Why was she so intent on Bentz?
Not that it mattered; the important thing was that Olivia had to escape. And soon. How, she didn’t know, but she had to find a way because she was certain that she was scheduled to die.
She just didn’t know when.
She noticed something else on the pages. Red smudges like…drops of blood? Crimson drips staining the photographs and smeared over the plastic. Oh, God. Whose blood? This maniac who held her? Or someone else’s?
Jennifer’s.
This woman is consumed with her.
No way! Jennifer was long dead.
Olivia was suddenly and violently nauseous. In an instant, she knew she was going to throw up. She scrambled across her cell and barely made it to the bucket before she retched though there was little in her stomach but acid and bile.
Again!
Her insides protested and she felt weak.
It couldn’t be morning sickness. Not like this.
No, she was certain, this had nothing to do with her pregnancy. She was reacting to the horror that had become her life.
Bentz felt as if he hadn’t slept a wink. He’d spent most of the night trying to find a clue as to what had happened to Olivia. Where she was. If she were still alive.
He’d pulled up Olivia’s cell phone records online and seen that the last call she’d taken was right after he’d spoken with her after she’d landed at the airport. No doubt the brief call was from Sherry Petrocelli’s number. He’d dialed that number just in case he was wrong, but a taped recording threw him into Petrocelli’s voice mail.
According to phone records, after the call from Petrocelli, Olivia hadn’t spoken to anyone; there were only short, one-minute calls from a couple of numbers: his and Hayes’s. “Shit,” he’d said, frustrated as hell. He’d called Hayes, given him the info, then reminded the detective that there was a G.P.S. locator in his wife’s phone.

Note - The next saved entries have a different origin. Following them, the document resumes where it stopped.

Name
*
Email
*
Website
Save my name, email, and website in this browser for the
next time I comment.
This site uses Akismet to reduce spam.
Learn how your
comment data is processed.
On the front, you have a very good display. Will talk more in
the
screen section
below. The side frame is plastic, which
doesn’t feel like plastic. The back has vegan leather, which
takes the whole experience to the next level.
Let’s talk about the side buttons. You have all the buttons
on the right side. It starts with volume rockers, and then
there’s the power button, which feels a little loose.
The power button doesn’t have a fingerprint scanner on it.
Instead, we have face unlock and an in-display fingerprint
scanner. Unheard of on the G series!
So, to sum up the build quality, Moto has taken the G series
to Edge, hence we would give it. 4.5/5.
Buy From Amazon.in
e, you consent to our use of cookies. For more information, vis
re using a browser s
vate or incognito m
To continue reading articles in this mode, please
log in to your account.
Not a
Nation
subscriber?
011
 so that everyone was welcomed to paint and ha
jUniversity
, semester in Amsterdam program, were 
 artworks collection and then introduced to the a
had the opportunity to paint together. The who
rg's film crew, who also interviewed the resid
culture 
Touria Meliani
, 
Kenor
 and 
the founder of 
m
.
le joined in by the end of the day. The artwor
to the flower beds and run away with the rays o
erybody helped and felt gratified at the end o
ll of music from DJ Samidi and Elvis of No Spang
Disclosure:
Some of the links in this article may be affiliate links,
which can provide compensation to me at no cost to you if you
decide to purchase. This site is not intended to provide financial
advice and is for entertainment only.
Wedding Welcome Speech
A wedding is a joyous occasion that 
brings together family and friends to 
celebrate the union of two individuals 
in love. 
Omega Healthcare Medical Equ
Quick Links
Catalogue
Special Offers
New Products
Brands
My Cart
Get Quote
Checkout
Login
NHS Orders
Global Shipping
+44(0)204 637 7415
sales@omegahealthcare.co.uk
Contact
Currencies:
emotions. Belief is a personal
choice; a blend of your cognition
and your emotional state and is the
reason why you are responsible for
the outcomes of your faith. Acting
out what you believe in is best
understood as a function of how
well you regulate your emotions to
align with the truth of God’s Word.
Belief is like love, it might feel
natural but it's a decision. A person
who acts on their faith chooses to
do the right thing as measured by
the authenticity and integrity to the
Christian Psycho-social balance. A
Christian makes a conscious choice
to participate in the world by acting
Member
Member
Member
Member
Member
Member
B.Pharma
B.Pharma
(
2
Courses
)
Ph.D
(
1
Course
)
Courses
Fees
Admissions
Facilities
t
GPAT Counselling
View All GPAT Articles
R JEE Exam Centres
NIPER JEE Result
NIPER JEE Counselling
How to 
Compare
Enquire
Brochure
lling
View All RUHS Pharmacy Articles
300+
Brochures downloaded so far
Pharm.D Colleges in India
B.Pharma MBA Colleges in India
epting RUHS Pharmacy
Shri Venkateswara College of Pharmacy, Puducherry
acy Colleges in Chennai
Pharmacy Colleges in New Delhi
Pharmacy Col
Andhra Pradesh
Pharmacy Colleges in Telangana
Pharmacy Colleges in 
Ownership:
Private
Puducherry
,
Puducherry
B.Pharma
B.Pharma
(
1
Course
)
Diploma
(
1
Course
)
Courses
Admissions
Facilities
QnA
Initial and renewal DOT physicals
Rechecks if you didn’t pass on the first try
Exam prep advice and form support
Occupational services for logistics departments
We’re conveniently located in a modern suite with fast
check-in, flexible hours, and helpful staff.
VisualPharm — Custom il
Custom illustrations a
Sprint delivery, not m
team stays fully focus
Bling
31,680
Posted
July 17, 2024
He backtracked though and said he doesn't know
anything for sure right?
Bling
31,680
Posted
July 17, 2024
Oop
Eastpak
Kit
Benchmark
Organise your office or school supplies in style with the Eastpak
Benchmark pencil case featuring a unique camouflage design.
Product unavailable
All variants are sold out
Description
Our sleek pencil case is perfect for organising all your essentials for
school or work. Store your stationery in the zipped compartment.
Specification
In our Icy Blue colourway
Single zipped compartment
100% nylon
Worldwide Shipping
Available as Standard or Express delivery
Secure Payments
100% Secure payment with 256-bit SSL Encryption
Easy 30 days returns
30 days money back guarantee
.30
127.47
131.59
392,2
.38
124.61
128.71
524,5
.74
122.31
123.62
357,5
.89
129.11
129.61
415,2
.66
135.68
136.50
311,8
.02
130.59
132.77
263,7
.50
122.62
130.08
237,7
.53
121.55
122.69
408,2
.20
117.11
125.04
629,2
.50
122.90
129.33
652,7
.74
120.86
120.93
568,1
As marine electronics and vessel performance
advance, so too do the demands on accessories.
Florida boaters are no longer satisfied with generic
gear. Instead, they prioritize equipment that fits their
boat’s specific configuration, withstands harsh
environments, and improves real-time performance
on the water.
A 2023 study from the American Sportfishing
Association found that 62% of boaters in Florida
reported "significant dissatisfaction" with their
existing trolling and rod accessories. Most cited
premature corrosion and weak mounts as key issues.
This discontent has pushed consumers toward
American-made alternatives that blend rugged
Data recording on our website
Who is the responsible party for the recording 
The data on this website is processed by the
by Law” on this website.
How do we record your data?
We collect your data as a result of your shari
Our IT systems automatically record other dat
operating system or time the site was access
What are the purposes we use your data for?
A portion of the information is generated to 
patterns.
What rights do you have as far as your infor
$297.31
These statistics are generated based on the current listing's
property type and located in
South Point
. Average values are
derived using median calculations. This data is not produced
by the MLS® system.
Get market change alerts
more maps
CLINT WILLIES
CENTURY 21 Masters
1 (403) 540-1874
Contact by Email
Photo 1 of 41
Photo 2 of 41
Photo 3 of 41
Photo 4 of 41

Bentz had gotten nowhere with the cell phone company on that one; Hayes would have to use his police department influence to pry out any information he could from them.
After digging through the cell phone info, Bentz had been up most of the night on the computer, searching for anything he could find on Yolanda Salazar and Fernando Valdez. He studied the DMV photo of Fernando that Montoya had sent, wondering what the kid was up to. Most of the information Yolanda and Sebastian Salazar had given them the night before had checked out, including the name of the restaurant where her brother worked. Sebastian had told Hayes that Fernando worked the afternoon shift at the Blue Burro, and Bentz intended to pay the guy a visit later in the day. Bentz was tired of playing by the rules; he just wanted answers and he wanted them fast.